WHAT IS EXPECTED -
Show every line from the data below that includes "lines".

DATASET CONTENT -
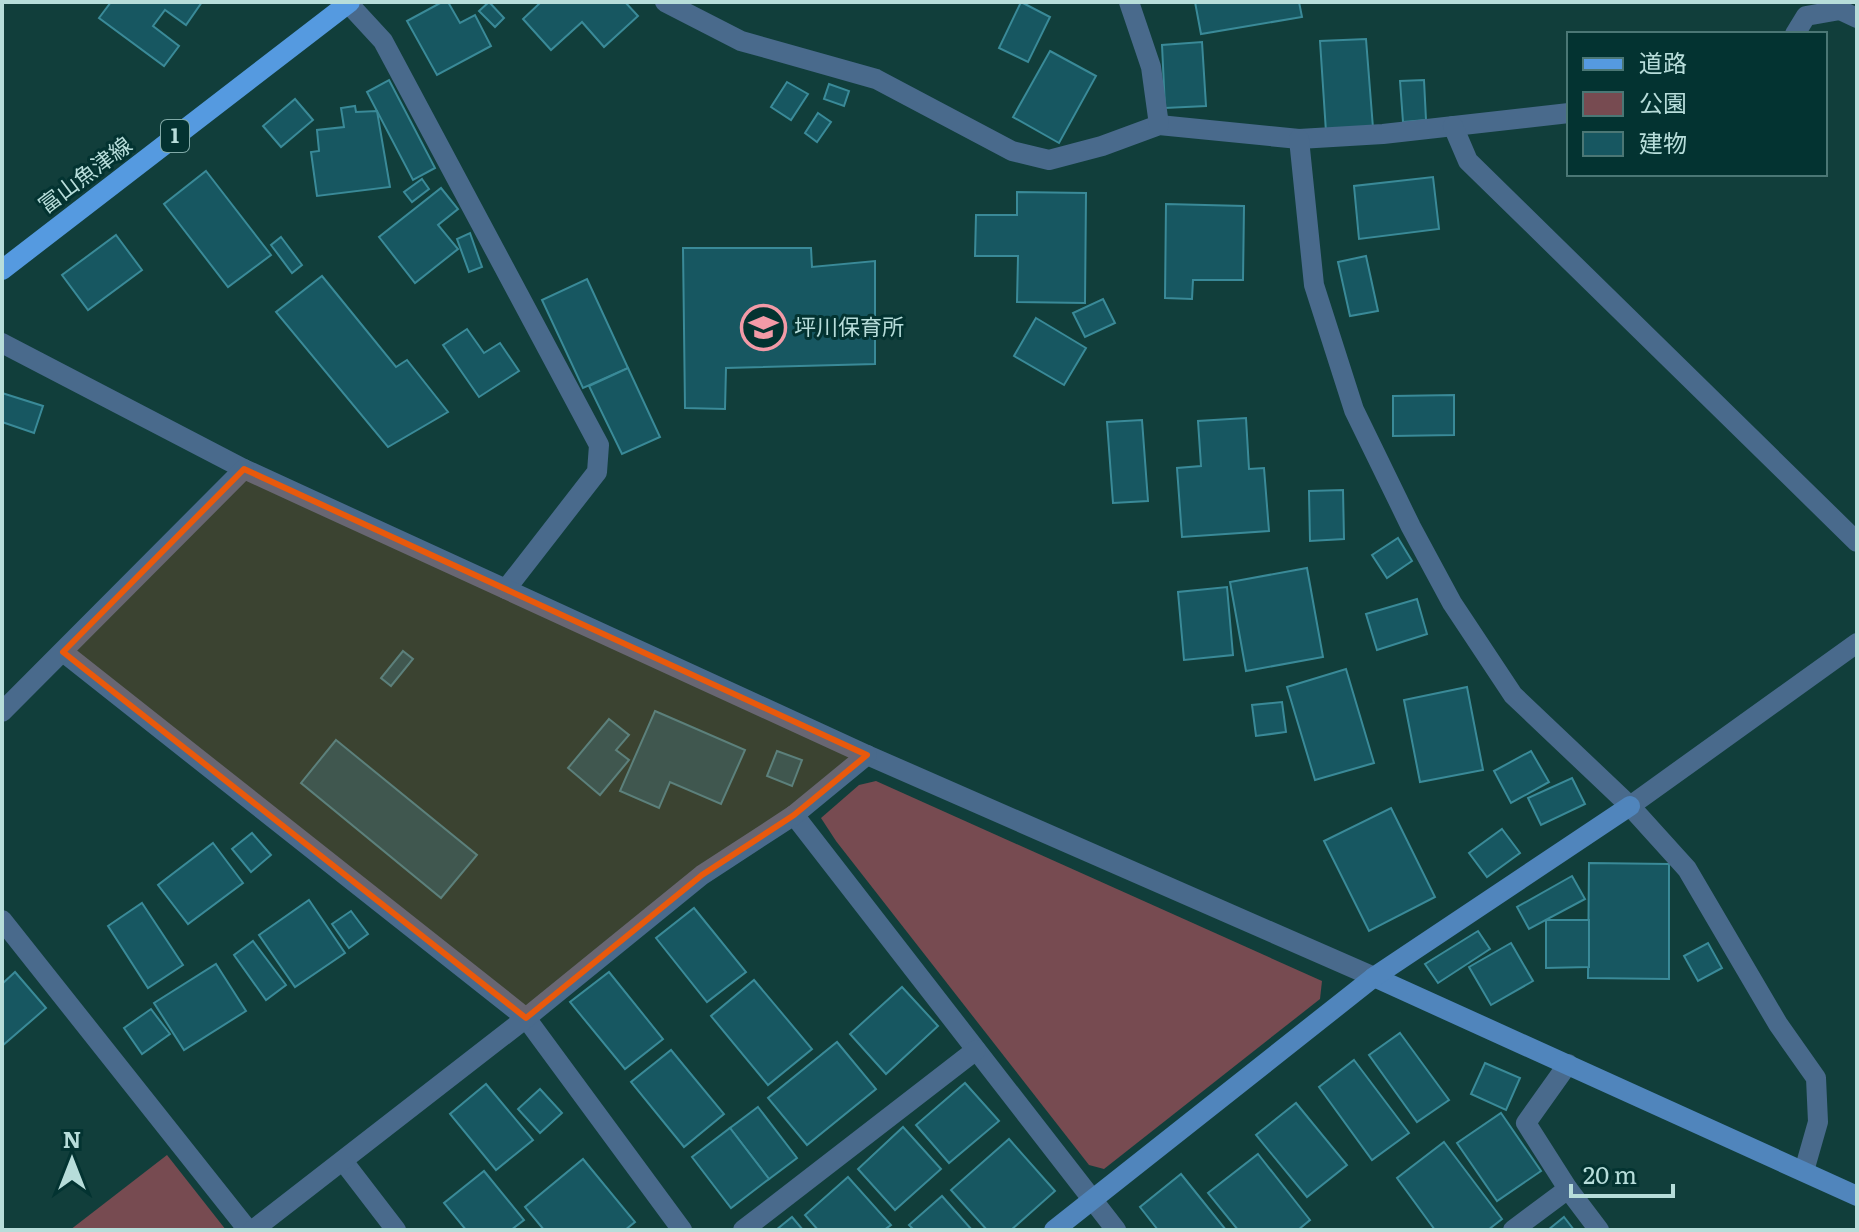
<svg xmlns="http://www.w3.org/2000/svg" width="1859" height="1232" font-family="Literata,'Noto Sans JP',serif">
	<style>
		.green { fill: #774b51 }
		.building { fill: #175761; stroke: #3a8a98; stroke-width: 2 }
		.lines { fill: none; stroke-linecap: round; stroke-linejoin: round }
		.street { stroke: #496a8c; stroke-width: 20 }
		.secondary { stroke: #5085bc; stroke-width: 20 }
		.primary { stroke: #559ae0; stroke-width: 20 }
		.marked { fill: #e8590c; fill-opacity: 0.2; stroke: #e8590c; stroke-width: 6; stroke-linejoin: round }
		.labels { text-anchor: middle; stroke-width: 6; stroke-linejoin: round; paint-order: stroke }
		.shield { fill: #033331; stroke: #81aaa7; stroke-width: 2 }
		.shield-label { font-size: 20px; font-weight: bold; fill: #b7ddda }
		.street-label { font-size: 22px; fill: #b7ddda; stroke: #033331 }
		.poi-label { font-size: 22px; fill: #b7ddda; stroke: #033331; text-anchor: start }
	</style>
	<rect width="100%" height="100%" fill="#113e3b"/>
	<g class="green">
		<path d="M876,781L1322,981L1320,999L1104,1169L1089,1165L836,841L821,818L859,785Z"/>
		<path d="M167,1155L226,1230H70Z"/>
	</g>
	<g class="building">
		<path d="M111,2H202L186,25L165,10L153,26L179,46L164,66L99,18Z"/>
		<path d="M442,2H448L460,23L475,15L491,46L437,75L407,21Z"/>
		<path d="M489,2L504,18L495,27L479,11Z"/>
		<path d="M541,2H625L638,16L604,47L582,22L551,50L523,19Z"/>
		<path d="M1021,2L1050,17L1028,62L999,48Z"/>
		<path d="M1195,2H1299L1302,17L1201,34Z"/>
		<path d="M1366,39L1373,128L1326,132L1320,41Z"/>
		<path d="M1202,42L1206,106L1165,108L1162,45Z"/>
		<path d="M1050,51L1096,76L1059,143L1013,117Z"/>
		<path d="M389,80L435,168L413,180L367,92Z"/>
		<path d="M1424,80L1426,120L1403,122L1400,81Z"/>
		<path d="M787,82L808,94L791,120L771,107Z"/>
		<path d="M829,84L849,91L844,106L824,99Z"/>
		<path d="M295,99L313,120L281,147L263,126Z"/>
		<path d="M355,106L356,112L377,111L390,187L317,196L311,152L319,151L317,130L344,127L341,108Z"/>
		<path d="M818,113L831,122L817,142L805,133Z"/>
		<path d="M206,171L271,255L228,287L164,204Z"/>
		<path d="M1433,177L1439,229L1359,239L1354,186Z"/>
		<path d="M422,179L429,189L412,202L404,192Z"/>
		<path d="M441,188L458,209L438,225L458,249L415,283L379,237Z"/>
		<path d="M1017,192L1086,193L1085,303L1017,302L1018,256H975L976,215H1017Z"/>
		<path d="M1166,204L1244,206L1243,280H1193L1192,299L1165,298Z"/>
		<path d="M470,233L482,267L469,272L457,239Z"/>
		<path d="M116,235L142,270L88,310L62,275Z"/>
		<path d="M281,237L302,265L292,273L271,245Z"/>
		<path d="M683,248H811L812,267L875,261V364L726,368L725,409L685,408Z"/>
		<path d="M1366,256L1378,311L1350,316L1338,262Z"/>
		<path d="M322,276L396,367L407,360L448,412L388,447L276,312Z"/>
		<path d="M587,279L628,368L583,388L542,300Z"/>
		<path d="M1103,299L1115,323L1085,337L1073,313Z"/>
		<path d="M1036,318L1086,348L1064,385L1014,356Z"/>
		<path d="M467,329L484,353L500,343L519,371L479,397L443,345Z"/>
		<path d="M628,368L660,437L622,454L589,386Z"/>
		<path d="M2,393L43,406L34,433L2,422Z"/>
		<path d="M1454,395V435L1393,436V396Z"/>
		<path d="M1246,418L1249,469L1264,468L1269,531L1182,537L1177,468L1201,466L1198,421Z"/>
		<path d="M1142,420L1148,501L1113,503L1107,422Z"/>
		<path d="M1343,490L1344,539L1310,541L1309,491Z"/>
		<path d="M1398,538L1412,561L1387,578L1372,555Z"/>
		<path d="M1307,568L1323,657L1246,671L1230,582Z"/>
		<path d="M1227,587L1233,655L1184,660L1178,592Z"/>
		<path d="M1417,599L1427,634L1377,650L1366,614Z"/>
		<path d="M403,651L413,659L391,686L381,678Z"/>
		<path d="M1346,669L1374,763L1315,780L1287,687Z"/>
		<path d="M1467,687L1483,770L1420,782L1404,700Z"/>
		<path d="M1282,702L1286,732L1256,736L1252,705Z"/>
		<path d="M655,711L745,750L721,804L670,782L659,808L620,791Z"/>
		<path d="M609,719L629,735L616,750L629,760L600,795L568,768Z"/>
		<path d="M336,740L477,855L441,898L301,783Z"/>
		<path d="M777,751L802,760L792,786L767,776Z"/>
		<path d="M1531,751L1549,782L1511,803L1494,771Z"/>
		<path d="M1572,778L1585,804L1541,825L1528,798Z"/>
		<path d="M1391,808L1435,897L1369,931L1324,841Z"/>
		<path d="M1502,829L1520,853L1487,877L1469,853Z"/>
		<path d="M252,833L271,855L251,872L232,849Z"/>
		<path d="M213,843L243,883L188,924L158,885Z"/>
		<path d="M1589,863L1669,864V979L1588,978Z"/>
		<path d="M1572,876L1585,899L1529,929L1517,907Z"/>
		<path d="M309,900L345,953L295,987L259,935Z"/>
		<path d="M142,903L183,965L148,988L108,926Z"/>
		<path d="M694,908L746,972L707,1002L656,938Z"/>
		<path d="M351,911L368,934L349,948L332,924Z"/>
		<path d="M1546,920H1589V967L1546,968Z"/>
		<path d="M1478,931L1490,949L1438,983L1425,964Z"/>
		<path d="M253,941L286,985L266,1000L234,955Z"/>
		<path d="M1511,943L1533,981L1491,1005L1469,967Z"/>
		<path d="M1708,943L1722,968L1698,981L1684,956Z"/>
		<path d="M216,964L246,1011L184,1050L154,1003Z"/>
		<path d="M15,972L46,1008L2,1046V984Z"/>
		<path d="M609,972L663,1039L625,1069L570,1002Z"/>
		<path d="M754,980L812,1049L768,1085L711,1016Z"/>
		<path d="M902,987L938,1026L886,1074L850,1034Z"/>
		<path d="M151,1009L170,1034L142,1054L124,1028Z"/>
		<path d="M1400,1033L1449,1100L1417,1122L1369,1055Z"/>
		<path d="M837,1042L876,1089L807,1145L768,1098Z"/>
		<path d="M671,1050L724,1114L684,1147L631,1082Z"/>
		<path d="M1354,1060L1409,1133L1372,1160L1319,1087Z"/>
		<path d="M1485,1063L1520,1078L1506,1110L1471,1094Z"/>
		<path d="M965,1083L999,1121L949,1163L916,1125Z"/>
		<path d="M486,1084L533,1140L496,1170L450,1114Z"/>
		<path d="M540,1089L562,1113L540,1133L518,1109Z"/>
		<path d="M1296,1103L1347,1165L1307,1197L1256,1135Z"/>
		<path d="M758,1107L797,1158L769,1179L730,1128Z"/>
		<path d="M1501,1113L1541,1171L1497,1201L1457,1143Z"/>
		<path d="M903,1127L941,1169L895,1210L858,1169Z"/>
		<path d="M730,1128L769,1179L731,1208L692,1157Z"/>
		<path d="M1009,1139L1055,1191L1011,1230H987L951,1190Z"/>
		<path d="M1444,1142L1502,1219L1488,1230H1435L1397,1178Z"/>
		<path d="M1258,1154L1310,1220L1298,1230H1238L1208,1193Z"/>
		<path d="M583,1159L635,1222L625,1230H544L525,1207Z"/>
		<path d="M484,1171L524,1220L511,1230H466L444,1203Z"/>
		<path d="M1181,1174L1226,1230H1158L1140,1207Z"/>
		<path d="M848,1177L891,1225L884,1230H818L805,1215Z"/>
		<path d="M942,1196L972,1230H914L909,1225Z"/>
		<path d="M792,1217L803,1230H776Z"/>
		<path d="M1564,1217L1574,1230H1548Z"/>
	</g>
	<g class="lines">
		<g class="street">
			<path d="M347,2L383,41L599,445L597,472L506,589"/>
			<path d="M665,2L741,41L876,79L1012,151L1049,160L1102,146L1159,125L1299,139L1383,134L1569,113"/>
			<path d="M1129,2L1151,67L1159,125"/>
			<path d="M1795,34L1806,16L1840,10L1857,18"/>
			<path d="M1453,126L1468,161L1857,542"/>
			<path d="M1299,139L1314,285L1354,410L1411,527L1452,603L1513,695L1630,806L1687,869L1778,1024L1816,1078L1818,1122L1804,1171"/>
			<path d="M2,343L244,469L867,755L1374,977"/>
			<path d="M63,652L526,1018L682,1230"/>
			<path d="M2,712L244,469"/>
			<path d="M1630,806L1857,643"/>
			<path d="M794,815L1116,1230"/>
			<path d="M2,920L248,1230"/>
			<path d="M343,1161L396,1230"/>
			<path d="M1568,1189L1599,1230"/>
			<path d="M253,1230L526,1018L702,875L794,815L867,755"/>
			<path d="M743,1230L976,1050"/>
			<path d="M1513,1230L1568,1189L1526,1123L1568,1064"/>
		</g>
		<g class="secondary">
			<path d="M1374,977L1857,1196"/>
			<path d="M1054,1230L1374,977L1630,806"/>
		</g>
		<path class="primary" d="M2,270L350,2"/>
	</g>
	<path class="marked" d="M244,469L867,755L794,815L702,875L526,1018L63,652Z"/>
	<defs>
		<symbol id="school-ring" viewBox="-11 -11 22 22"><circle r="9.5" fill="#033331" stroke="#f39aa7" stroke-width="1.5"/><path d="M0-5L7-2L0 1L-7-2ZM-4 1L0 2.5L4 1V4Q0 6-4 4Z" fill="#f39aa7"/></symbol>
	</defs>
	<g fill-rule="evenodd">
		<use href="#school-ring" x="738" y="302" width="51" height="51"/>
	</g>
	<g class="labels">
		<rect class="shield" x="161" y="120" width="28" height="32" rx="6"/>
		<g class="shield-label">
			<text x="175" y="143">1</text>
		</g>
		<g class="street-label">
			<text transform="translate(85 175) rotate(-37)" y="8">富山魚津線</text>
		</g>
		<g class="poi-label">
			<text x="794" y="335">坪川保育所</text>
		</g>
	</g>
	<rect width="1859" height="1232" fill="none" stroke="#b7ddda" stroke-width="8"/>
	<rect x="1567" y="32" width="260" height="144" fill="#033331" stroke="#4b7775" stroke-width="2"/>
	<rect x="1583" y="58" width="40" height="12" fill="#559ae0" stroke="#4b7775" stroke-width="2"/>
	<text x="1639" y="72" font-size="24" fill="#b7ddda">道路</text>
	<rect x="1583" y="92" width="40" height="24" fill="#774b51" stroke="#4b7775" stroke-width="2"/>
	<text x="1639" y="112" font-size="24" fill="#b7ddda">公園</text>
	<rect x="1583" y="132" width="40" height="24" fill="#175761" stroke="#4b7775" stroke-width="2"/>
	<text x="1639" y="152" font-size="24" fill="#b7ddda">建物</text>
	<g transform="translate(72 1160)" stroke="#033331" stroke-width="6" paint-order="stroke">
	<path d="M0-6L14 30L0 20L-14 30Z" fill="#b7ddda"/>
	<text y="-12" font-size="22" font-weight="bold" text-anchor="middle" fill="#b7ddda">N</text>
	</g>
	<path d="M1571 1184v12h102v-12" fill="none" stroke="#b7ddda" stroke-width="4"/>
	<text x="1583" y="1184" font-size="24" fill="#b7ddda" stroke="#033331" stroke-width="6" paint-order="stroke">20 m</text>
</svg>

EXERCISE SOLUTION -
		.lines { fill: none; stroke-linecap: round; stroke-linejoin: round }
	<g class="lines">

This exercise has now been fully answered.